-- Task requirements --
Below, copy the data from the line with "00:00-03:59: median 2.8, box" up to and including the line with "20:00-23:59: median 4.0, box", and copy nothing else.

-- Input --

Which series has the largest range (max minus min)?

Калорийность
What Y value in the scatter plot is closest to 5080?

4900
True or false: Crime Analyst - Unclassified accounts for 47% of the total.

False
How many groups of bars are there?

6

---

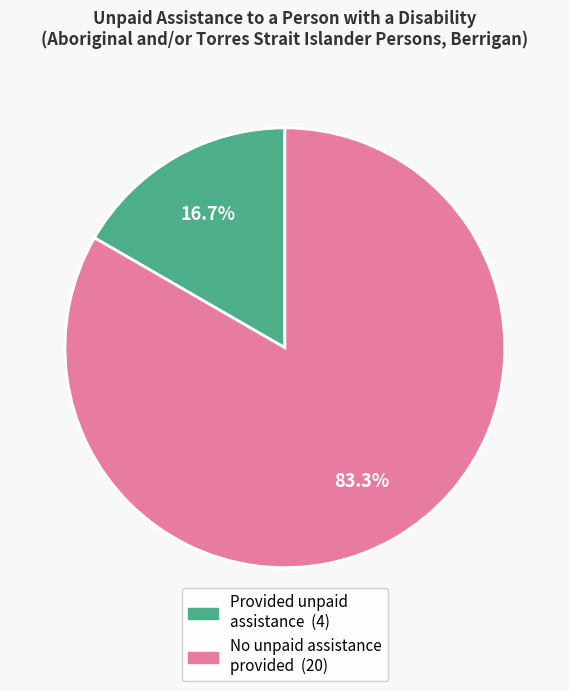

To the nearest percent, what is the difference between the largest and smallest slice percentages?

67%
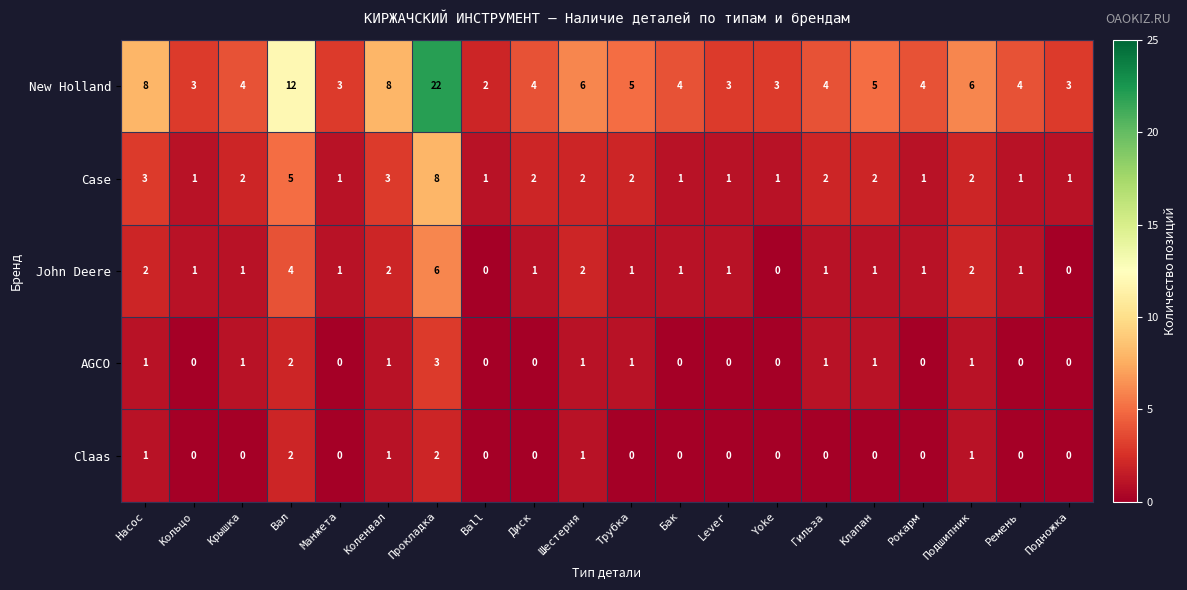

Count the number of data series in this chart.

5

* * *

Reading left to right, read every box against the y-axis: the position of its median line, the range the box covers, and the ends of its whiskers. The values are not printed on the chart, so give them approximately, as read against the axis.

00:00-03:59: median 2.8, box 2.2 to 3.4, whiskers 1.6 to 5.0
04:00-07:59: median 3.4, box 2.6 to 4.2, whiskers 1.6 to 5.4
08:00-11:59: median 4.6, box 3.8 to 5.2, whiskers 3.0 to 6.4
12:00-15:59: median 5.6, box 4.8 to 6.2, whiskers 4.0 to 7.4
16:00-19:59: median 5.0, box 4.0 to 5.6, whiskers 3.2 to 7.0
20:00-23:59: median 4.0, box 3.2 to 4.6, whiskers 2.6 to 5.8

-- Exercise answer --
00:00-03:59: median 2.8, box 2.2 to 3.4, whiskers 1.6 to 5.0
04:00-07:59: median 3.4, box 2.6 to 4.2, whiskers 1.6 to 5.4
08:00-11:59: median 4.6, box 3.8 to 5.2, whiskers 3.0 to 6.4
12:00-15:59: median 5.6, box 4.8 to 6.2, whiskers 4.0 to 7.4
16:00-19:59: median 5.0, box 4.0 to 5.6, whiskers 3.2 to 7.0
20:00-23:59: median 4.0, box 3.2 to 4.6, whiskers 2.6 to 5.8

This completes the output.